**Task description:**
Here the job is to print all of the entries below verbatim and leave out any picture.

Page segmentation data:
• • • •

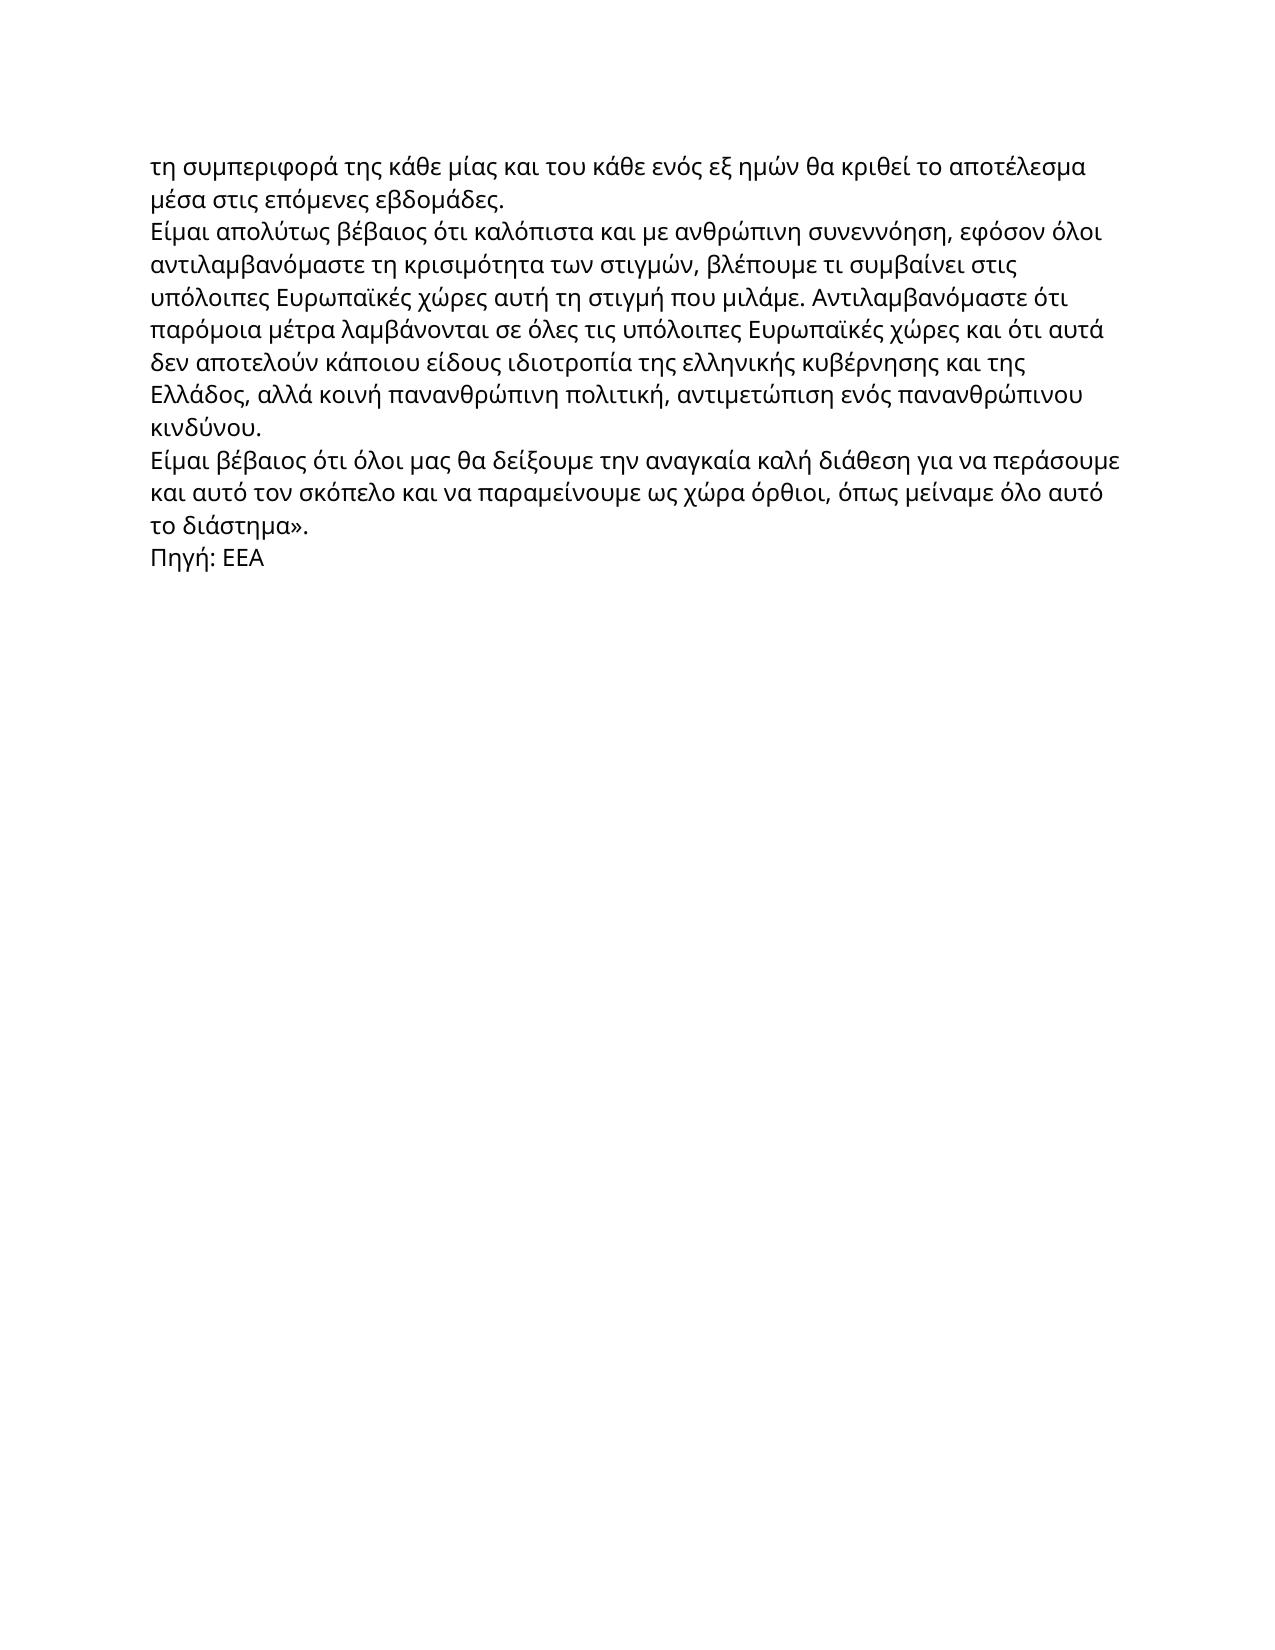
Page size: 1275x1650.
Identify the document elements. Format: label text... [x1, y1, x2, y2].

text Πηγή: ΕΕΑ [150, 541, 1125, 574]
text Είμαι βέβαιος ότι όλοι μας θα δείξουμε την αναγκαία καλή διάθεση για να περάσουμε και αυτό τον σκόπελο και να παραμείνουμε ως χώρα όρθιοι, όπως μείναμε όλο αυτό το διάστημα». [150, 443, 1125, 541]
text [150, 150, 1125, 215]
text Είμαι απολύτως βέβαιος ότι καλόπιστα και με ανθρώπινη συνεννόηση, εφόσον όλοι αντιλαμβανόμαστε τη κρισιμότητα των στιγμών, βλέπουμε τι συμβαίνει στις υπόλοιπες Ευρωπαϊκές χώρες αυτή τη στιγμή που μιλάμε. Αντιλαμβανόμαστε ότι παρόμοια μέτρα λαμβάνονται σε όλες τις υπόλοιπες Ευρωπαϊκές χώρες και ότι αυτά δεν αποτελούν κάποιου είδους ιδιοτροπία της ελληνικής κυβέρνησης και της Ελλάδος, αλλά κοινή πανανθρώπινη πολιτική, αντιμετώπιση ενός πανανθρώπινου κινδύνου. [150, 215, 1125, 443]
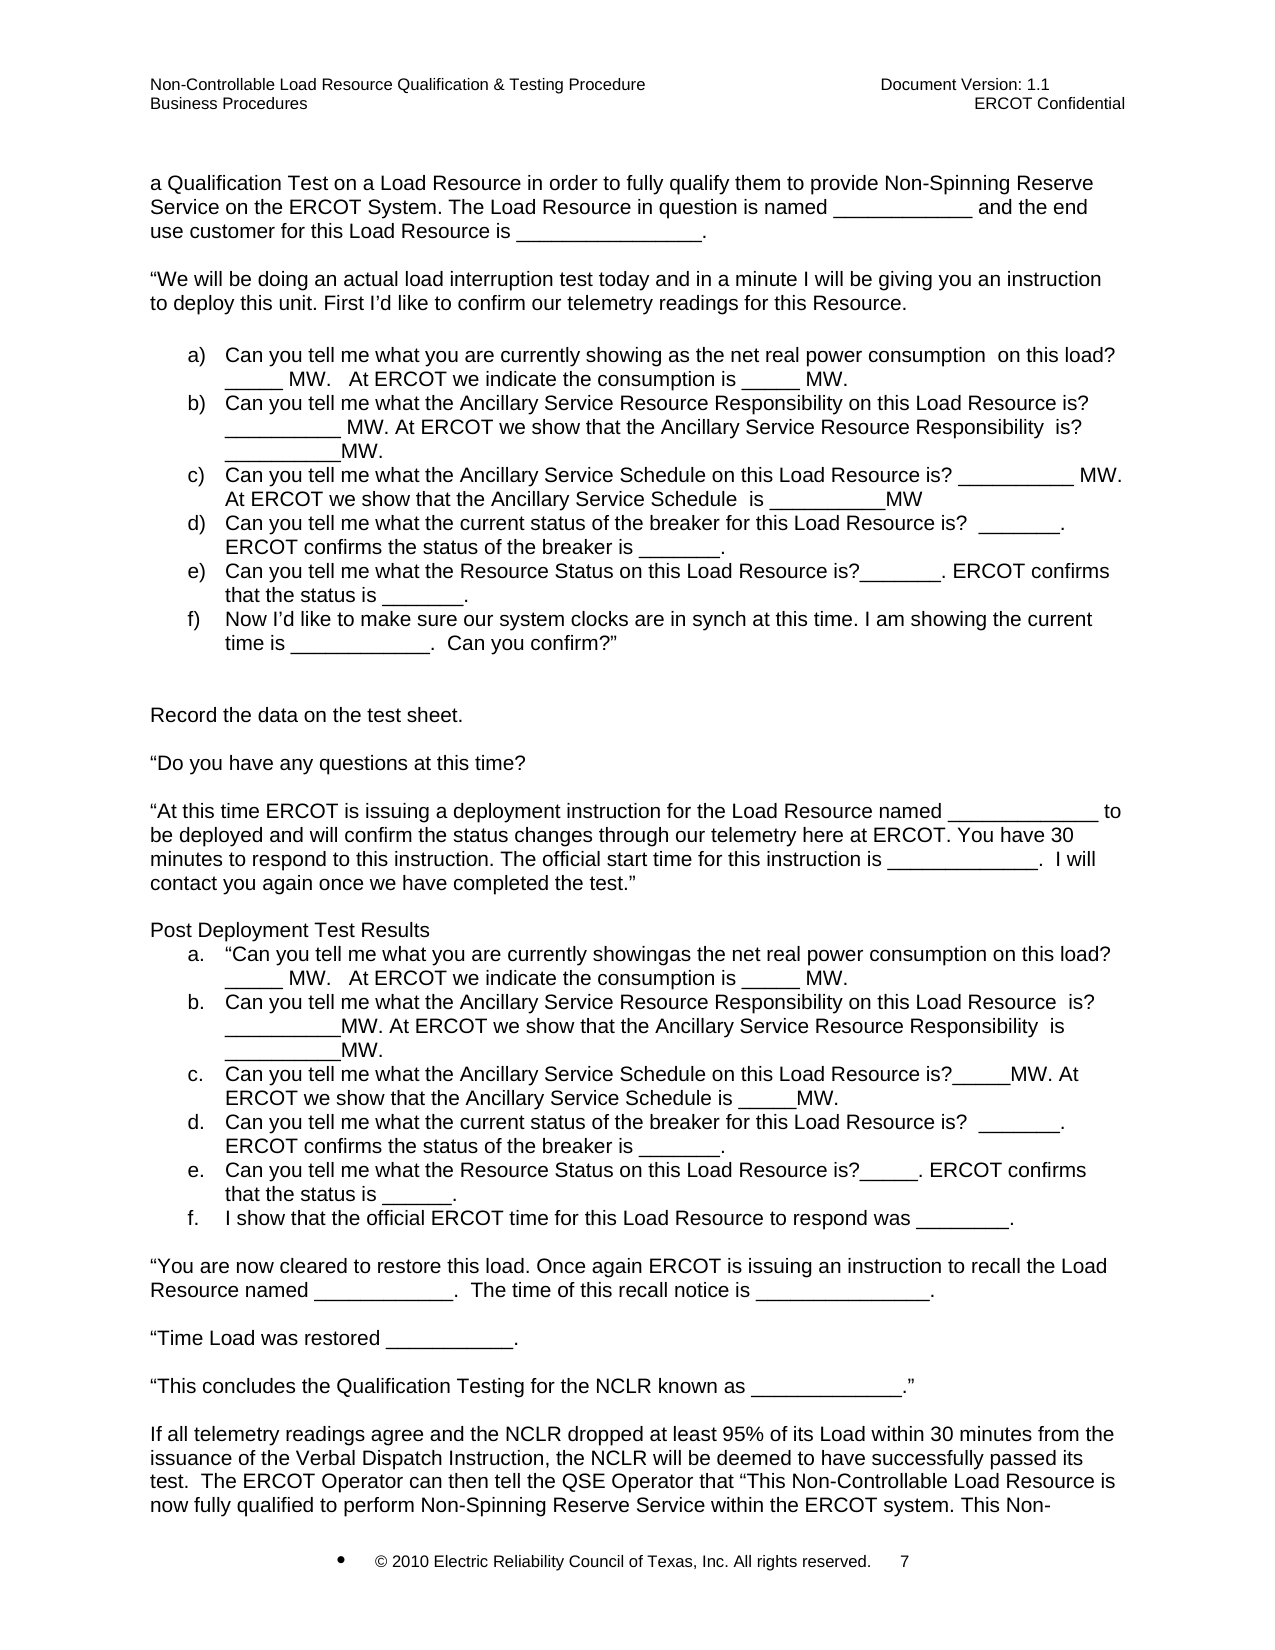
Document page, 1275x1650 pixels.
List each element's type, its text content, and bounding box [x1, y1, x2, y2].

• • • •

**Answer to this problem:**
Page size: 1275x1650.
Identify the document elements. Format: label text... [x1, y1, x2, y2].

text Πηγή: ΕΕΑ [150, 541, 1125, 574]
text Είμαι βέβαιος ότι όλοι μας θα δείξουμε την αναγκαία καλή διάθεση για να περάσουμε και αυτό τον σκόπελο και να παραμείνουμε ως χώρα όρθιοι, όπως μείναμε όλο αυτό το διάστημα». [150, 443, 1125, 541]
text [150, 150, 1125, 215]
text Είμαι απολύτως βέβαιος ότι καλόπιστα και με ανθρώπινη συνεννόηση, εφόσον όλοι αντιλαμβανόμαστε τη κρισιμότητα των στιγμών, βλέπουμε τι συμβαίνει στις υπόλοιπες Ευρωπαϊκές χώρες αυτή τη στιγμή που μιλάμε. Αντιλαμβανόμαστε ότι παρόμοια μέτρα λαμβάνονται σε όλες τις υπόλοιπες Ευρωπαϊκές χώρες και ότι αυτά δεν αποτελούν κάποιου είδους ιδιοτροπία της ελληνικής κυβέρνησης και της Ελλάδος, αλλά κοινή πανανθρώπινη πολιτική, αντιμετώπιση ενός πανανθρώπινου κινδύνου. [150, 215, 1125, 443]
Document page, 1275x1650 pixels.
List each element's type, its text content, and bounding box [x1, y1, x2, y2].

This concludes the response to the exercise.